Determine a matrix $M\in\mathbb{R}^{3\times 3}$ that describes a transformation (based on homogenous coordinates) that reflects through the line that passes through the points $P(2|-4)$ and $Q(-6|2)$.
The idea is to combine the following:
- A translation by $(-2|4)$ s.t. $P$ is translated into the origin.
- A rotation s.t. the translated point $Q'$ is rotated onto the $x$-axis.
- A reflection through the $x$-axis.
- Reversing the rotation and translation.

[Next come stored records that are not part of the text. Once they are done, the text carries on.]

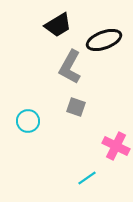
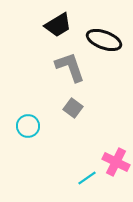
black ellipse: rotated 40 degrees clockwise
gray L-shape: rotated 132 degrees clockwise
gray square: moved 3 px left, 1 px down; rotated 18 degrees clockwise
cyan circle: moved 5 px down
pink cross: moved 16 px down
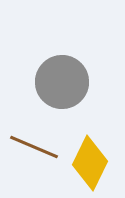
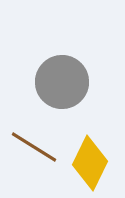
brown line: rotated 9 degrees clockwise
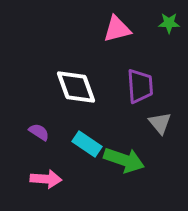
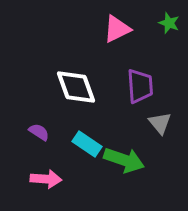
green star: rotated 20 degrees clockwise
pink triangle: rotated 12 degrees counterclockwise
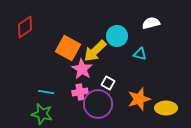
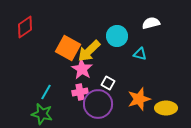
yellow arrow: moved 6 px left
cyan line: rotated 70 degrees counterclockwise
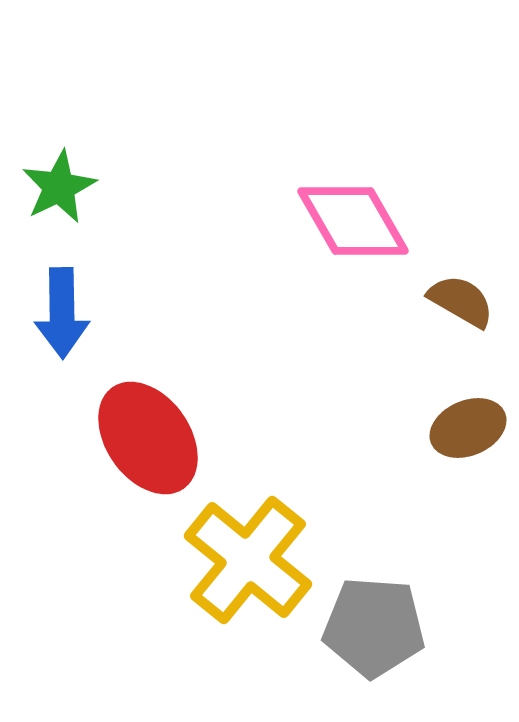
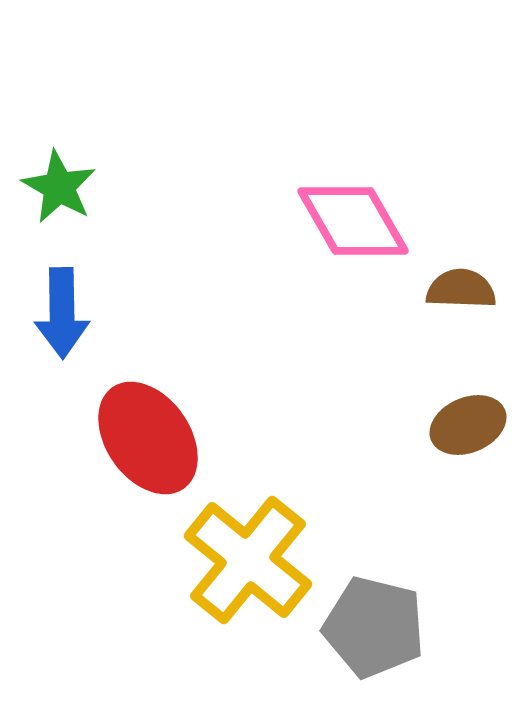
green star: rotated 16 degrees counterclockwise
brown semicircle: moved 12 px up; rotated 28 degrees counterclockwise
brown ellipse: moved 3 px up
gray pentagon: rotated 10 degrees clockwise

Eventually this will yield $M=T'\cdot R' \cdot X \cdot R\cdot T$ with the following matrices:
$$T=\begin{pmatrix}1&0&-2\\ 0&1&4 \\ 0&0&1\end{pmatrix},\quad T'=\begin{pmatrix}1&0&2\\ 0&1&-4 \\ 0&0&1\end{pmatrix},\quad X=\begin{pmatrix}1&0&0\\ 0&-1&0 \\ 0&0&1\end{pmatrix}.$$
In order to figure out the angle for the rotation consider the slope from $P'$ to $Q'$ and the hypotenuse with length 10. Therefore $\sin(\alpha)=6/10$ and $\cos(\alpha)=8/10$. Those values imply
$$R=\begin{pmatrix}8&-6&0\\ 6&8&0 \\ 0&0&10\end{pmatrix},\quad R'=\begin{pmatrix}8&6&0\\ -6&8&0 \\ 0&0&10\end{pmatrix}.$$
Unfortunately the solution to this exercise differs from mine as it states that
$$R=\begin{pmatrix}-8&6&0\\ -6&-8&0 \\ 0&0&10\end{pmatrix},\quad R'=\begin{pmatrix}-8&-6&0\\ 6&-8&0 \\ 0&0&10\end{pmatrix}.$$
I'd like to know whether you can explain what's the difference and what I am doing wrong.
You’re not doing anything wrong per se. Your rotation maps $Q'$ to a point on the negative $x$-axis; the book solution instead maps it to the positive $x$-axis. Both lead to the same matrix $M$ in the end, as you can verify for yourself by multiplying out $R'TR$ for both the book’s and your chosen rotations.